Jones worked as a sports co-ordinator at her old school, Massey High, and returned to playing in the Auckland and national leagues.

But after the lockdowns, she had a momentous change in career. A “very practical person”, Jones started working as a roofer with her dad, then discovered an interest in electrical engineering. She now works as an electrical trade assistant, and will soon start an apprenticeship to become an electrician.

She’s had another change of role this year becoming captain of the Ice Fernz.

“I guess I’ve been playing for a long time and I’m well respected across all the leagues I play in,” she says. “I love the fact Helen is right there by my side getting me through this transition.”

Boehme agrees. “Jaime is highly regarded by her teams and coaching staff. She has a great personality, she’s humble and very competitive,” he says.

“It was time to hand the baton on to someone else. And we saw Helen could help Jaime find her feet as captain.”

Rikki-Lee McLean often finds herself going straight from an ice hockey match and into a night shift at the fire station of the Auckland Airport Emergency Service.

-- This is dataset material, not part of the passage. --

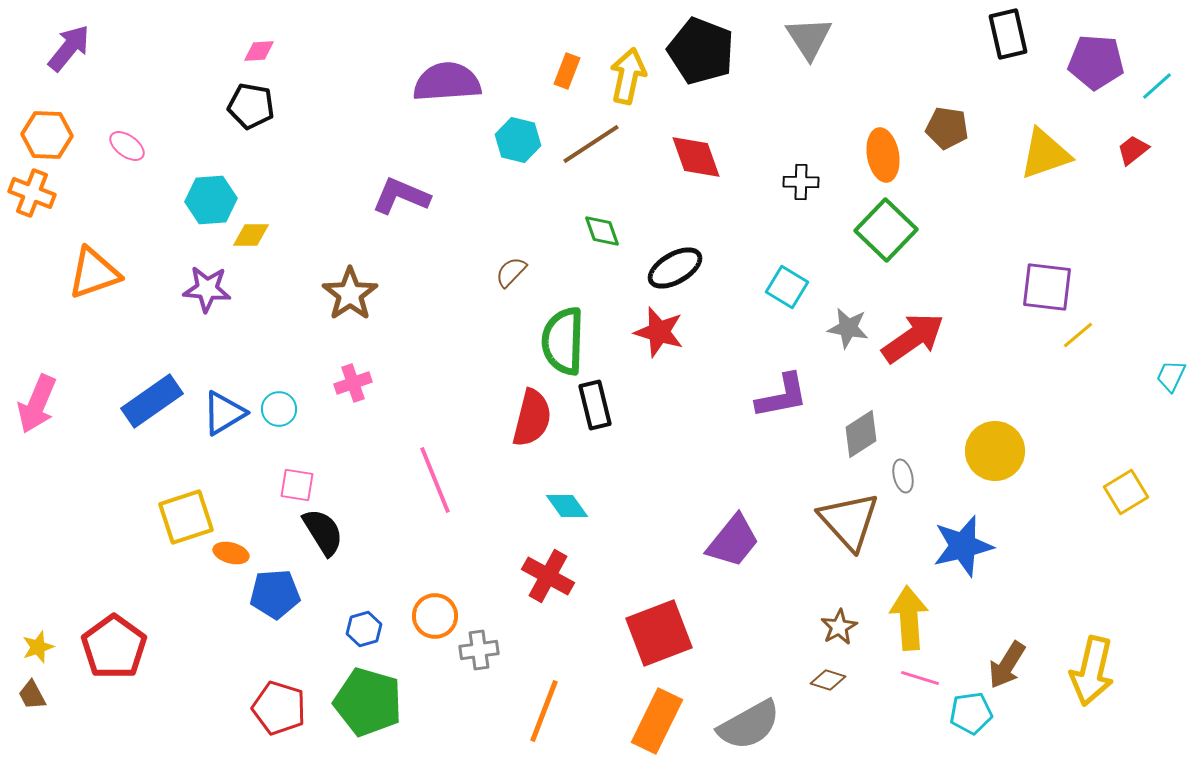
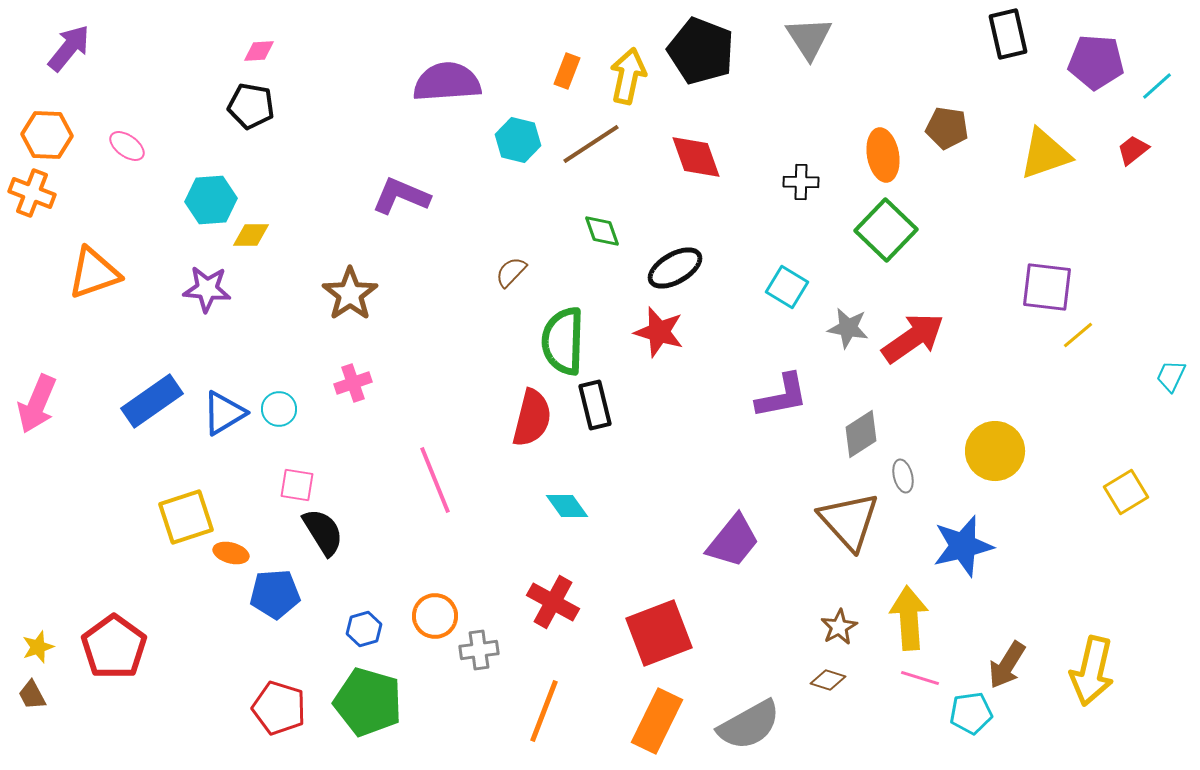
red cross at (548, 576): moved 5 px right, 26 px down
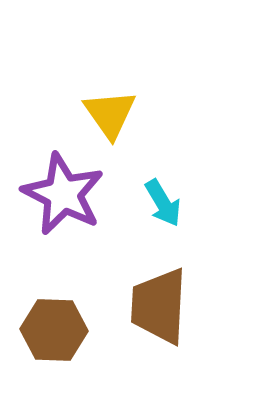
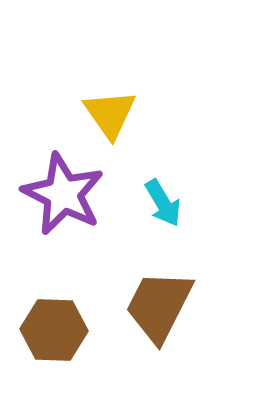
brown trapezoid: rotated 24 degrees clockwise
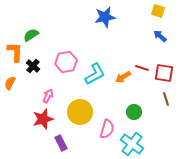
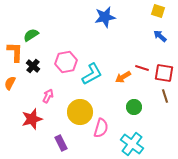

“I sometimes miss a training because I’m on a shift or I get lucky and it’s a morning training and I’m on night shift,” the 28-year-old says.

McLean was working as a volunteer fire fighter in Queenstown when she was introduced to the ice.

“I was 21, and needed a job and there was one at Queenstown Ice Arena teaching kids to skate, but I needed to learn to skate first. I started playing hockey from there,” she says. “I’d tried all kinds of sport as a kid, from kayak polo to netball and touch.

“As a firefighter, hockey didn’t look too scary to me. I love the competitiveness and the physicality of it. And we’re fortunate women have to wear cage face masks.”

McLean became a full-time firefighter, moving to Auckland for work in 2020, and managed to balance her two worlds – one in fire, one on ice.

The national women’s ice hockey league has four teams in Queenstown, Dunedin, Christchurch and Auckland. McLean had wanted to continue playing for Wakatipu Wild (the 2022 champions) but switched to Auckland Steel.

“Wellington is pushing for a team, inline hockey is quite strong there,” she says.

In a sport which has more than 2000 players nationwide playing across 10 ice rinks, the women’s side of the sport is growing, Boehme says.

“The male game is becoming more technical and less physical contact. There’s no body checking in the female game, so they already have the tendency to play technically,” he says. “And in terms of entertainment, the women’s game is just as good as the men’s.”

The Future Fernz have just arrived home for the world U18 women’s championships in Sofia, Bulgaria, celebrating their first game victory at this level, 4-2 over the home nation.

Among the stars of that side was Katya Blong, who won gold at the 2020 Winter Youth Olympics in the multinational team – the only Kiwi to have ever won gold at the Games. Her success as a 14-year-old may have spurred new interest among young women.

New Zealand’s world ranking in ice hockey has fluctuated between 24th and 31st since the world championships began in 2014, and it’s not easy to make it to the next level of competition.

But players and coach are confident this Ice Fernz team can perform well in South Africa.

“Our team is super dedicated and looking super good on the ice. We just have to keep the momentum and we could do really well,” Jones says. “Our biggest competition is Australia, and we play them first up. It’s the best way to judge where you’re at.”

Boehme says the Fernz are hungry to play at this level after a three-year absence. “Part of it is the sheer joy to have a go again,” he says.

“To progress up to the next division is a very tough challenge, that requires a lot of time and investment.

“But one thing that always amazes other nations about our team is our level of passion for the game.”